SOURCE DATA section start

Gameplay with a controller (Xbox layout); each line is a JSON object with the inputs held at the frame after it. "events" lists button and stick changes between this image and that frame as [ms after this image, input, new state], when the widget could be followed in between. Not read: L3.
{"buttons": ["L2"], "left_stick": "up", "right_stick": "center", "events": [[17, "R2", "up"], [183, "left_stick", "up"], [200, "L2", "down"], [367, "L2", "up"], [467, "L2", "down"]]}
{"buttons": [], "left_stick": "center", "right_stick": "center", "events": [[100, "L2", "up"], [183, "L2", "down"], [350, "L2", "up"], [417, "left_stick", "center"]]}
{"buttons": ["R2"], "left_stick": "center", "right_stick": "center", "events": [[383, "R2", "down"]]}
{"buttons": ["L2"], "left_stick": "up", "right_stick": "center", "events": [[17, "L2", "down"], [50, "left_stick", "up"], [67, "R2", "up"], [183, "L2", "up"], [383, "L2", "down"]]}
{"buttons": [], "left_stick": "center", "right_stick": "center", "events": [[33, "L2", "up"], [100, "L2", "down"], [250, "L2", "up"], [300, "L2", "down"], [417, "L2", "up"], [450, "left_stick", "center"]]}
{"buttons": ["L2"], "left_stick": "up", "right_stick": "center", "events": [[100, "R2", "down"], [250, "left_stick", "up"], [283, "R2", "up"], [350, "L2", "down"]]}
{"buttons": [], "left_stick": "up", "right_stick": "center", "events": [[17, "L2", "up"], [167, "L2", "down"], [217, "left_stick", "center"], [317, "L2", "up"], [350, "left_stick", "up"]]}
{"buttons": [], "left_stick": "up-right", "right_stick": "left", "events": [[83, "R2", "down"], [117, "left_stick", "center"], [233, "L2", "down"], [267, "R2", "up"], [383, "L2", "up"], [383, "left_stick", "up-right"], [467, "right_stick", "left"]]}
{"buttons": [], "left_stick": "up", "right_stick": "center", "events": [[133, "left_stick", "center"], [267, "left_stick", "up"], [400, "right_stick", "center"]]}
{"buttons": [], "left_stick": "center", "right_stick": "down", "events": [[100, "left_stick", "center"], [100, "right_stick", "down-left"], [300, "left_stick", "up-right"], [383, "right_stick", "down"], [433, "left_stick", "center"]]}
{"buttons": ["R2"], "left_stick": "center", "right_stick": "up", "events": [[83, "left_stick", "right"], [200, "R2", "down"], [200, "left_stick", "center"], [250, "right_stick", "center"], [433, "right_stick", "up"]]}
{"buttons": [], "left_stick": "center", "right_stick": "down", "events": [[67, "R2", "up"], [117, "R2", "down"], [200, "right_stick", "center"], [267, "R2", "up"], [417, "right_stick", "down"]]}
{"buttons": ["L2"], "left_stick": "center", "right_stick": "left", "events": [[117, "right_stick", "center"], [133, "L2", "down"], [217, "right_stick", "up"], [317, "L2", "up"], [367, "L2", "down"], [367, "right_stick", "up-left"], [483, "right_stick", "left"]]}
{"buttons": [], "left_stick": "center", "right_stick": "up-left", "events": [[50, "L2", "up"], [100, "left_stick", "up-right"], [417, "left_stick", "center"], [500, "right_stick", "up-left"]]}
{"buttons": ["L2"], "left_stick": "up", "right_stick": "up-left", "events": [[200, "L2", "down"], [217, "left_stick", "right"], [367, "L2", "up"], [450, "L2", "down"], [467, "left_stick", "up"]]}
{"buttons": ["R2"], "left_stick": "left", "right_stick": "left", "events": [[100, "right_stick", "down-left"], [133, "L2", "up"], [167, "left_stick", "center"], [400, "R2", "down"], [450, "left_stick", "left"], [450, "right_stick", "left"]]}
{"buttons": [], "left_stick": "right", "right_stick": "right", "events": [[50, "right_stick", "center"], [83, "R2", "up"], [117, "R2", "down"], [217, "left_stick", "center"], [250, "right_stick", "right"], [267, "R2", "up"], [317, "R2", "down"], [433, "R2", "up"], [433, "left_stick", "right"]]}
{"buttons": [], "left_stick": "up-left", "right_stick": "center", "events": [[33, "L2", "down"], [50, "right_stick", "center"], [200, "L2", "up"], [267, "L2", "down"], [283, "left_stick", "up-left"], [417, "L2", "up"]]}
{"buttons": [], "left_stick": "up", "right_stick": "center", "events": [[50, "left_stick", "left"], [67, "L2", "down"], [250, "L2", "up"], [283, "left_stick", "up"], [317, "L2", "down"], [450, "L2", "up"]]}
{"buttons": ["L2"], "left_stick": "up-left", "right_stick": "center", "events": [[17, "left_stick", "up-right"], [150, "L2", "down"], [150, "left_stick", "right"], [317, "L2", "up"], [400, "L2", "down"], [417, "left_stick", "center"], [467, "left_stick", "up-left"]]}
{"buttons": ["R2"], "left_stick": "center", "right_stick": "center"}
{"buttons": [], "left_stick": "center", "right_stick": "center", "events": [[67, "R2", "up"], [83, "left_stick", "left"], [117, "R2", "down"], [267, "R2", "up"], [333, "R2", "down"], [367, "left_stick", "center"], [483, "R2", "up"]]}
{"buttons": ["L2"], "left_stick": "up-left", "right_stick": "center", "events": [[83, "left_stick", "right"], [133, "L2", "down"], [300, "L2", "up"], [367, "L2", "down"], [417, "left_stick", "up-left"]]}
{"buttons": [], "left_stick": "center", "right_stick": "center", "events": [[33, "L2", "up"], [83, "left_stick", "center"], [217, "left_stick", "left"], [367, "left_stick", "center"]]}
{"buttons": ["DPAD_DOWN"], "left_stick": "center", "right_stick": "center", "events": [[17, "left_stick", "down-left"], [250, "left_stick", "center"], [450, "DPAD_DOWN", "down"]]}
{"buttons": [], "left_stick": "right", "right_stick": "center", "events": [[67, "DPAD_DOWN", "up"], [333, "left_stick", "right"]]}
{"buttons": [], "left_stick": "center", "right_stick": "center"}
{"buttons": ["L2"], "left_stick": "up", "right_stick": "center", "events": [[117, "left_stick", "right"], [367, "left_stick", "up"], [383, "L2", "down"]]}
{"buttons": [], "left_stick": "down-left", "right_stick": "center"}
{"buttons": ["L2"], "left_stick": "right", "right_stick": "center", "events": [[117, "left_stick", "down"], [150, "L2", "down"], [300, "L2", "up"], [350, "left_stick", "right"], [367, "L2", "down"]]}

SOURCE DATA section end

TASK STATEMENT: A verbatim reproduction of all the records above is the expected answer.

RESPONSE AREA:
Gameplay with a controller (Xbox layout); each line is a JSON object with the inputs held at the frame after it. "events" lists button and stick changes between this image and that frame as [ms after this image, input, new state], when the widget could be followed in between. Not read: L3.
{"buttons": ["L2"], "left_stick": "up", "right_stick": "center", "events": [[17, "R2", "up"], [183, "left_stick", "up"], [200, "L2", "down"], [367, "L2", "up"], [467, "L2", "down"]]}
{"buttons": [], "left_stick": "center", "right_stick": "center", "events": [[100, "L2", "up"], [183, "L2", "down"], [350, "L2", "up"], [417, "left_stick", "center"]]}
{"buttons": ["R2"], "left_stick": "center", "right_stick": "center", "events": [[383, "R2", "down"]]}
{"buttons": ["L2"], "left_stick": "up", "right_stick": "center", "events": [[17, "L2", "down"], [50, "left_stick", "up"], [67, "R2", "up"], [183, "L2", "up"], [383, "L2", "down"]]}
{"buttons": [], "left_stick": "center", "right_stick": "center", "events": [[33, "L2", "up"], [100, "L2", "down"], [250, "L2", "up"], [300, "L2", "down"], [417, "L2", "up"], [450, "left_stick", "center"]]}
{"buttons": ["L2"], "left_stick": "up", "right_stick": "center", "events": [[100, "R2", "down"], [250, "left_stick", "up"], [283, "R2", "up"], [350, "L2", "down"]]}
{"buttons": [], "left_stick": "up", "right_stick": "center", "events": [[17, "L2", "up"], [167, "L2", "down"], [217, "left_stick", "center"], [317, "L2", "up"], [350, "left_stick", "up"]]}
{"buttons": [], "left_stick": "up-right", "right_stick": "left", "events": [[83, "R2", "down"], [117, "left_stick", "center"], [233, "L2", "down"], [267, "R2", "up"], [383, "L2", "up"], [383, "left_stick", "up-right"], [467, "right_stick", "left"]]}
{"buttons": [], "left_stick": "up", "right_stick": "center", "events": [[133, "left_stick", "center"], [267, "left_stick", "up"], [400, "right_stick", "center"]]}
{"buttons": [], "left_stick": "center", "right_stick": "down", "events": [[100, "left_stick", "center"], [100, "right_stick", "down-left"], [300, "left_stick", "up-right"], [383, "right_stick", "down"], [433, "left_stick", "center"]]}
{"buttons": ["R2"], "left_stick": "center", "right_stick": "up", "events": [[83, "left_stick", "right"], [200, "R2", "down"], [200, "left_stick", "center"], [250, "right_stick", "center"], [433, "right_stick", "up"]]}
{"buttons": [], "left_stick": "center", "right_stick": "down", "events": [[67, "R2", "up"], [117, "R2", "down"], [200, "right_stick", "center"], [267, "R2", "up"], [417, "right_stick", "down"]]}
{"buttons": ["L2"], "left_stick": "center", "right_stick": "left", "events": [[117, "right_stick", "center"], [133, "L2", "down"], [217, "right_stick", "up"], [317, "L2", "up"], [367, "L2", "down"], [367, "right_stick", "up-left"], [483, "right_stick", "left"]]}
{"buttons": [], "left_stick": "center", "right_stick": "up-left", "events": [[50, "L2", "up"], [100, "left_stick", "up-right"], [417, "left_stick", "center"], [500, "right_stick", "up-left"]]}
{"buttons": ["L2"], "left_stick": "up", "right_stick": "up-left", "events": [[200, "L2", "down"], [217, "left_stick", "right"], [367, "L2", "up"], [450, "L2", "down"], [467, "left_stick", "up"]]}
{"buttons": ["R2"], "left_stick": "left", "right_stick": "left", "events": [[100, "right_stick", "down-left"], [133, "L2", "up"], [167, "left_stick", "center"], [400, "R2", "down"], [450, "left_stick", "left"], [450, "right_stick", "left"]]}
{"buttons": [], "left_stick": "right", "right_stick": "right", "events": [[50, "right_stick", "center"], [83, "R2", "up"], [117, "R2", "down"], [217, "left_stick", "center"], [250, "right_stick", "right"], [267, "R2", "up"], [317, "R2", "down"], [433, "R2", "up"], [433, "left_stick", "right"]]}
{"buttons": [], "left_stick": "up-left", "right_stick": "center", "events": [[33, "L2", "down"], [50, "right_stick", "center"], [200, "L2", "up"], [267, "L2", "down"], [283, "left_stick", "up-left"], [417, "L2", "up"]]}
{"buttons": [], "left_stick": "up", "right_stick": "center", "events": [[50, "left_stick", "left"], [67, "L2", "down"], [250, "L2", "up"], [283, "left_stick", "up"], [317, "L2", "down"], [450, "L2", "up"]]}
{"buttons": ["L2"], "left_stick": "up-left", "right_stick": "center", "events": [[17, "left_stick", "up-right"], [150, "L2", "down"], [150, "left_stick", "right"], [317, "L2", "up"], [400, "L2", "down"], [417, "left_stick", "center"], [467, "left_stick", "up-left"]]}
{"buttons": ["R2"], "left_stick": "center", "right_stick": "center"}
{"buttons": [], "left_stick": "center", "right_stick": "center", "events": [[67, "R2", "up"], [83, "left_stick", "left"], [117, "R2", "down"], [267, "R2", "up"], [333, "R2", "down"], [367, "left_stick", "center"], [483, "R2", "up"]]}
{"buttons": ["L2"], "left_stick": "up-left", "right_stick": "center", "events": [[83, "left_stick", "right"], [133, "L2", "down"], [300, "L2", "up"], [367, "L2", "down"], [417, "left_stick", "up-left"]]}
{"buttons": [], "left_stick": "center", "right_stick": "center", "events": [[33, "L2", "up"], [83, "left_stick", "center"], [217, "left_stick", "left"], [367, "left_stick", "center"]]}
{"buttons": ["DPAD_DOWN"], "left_stick": "center", "right_stick": "center", "events": [[17, "left_stick", "down-left"], [250, "left_stick", "center"], [450, "DPAD_DOWN", "down"]]}
{"buttons": [], "left_stick": "right", "right_stick": "center", "events": [[67, "DPAD_DOWN", "up"], [333, "left_stick", "right"]]}
{"buttons": [], "left_stick": "center", "right_stick": "center"}
{"buttons": ["L2"], "left_stick": "up", "right_stick": "center", "events": [[117, "left_stick", "right"], [367, "left_stick", "up"], [383, "L2", "down"]]}
{"buttons": [], "left_stick": "down-left", "right_stick": "center"}
{"buttons": ["L2"], "left_stick": "right", "right_stick": "center", "events": [[117, "left_stick", "down"], [150, "L2", "down"], [300, "L2", "up"], [350, "left_stick", "right"], [367, "L2", "down"]]}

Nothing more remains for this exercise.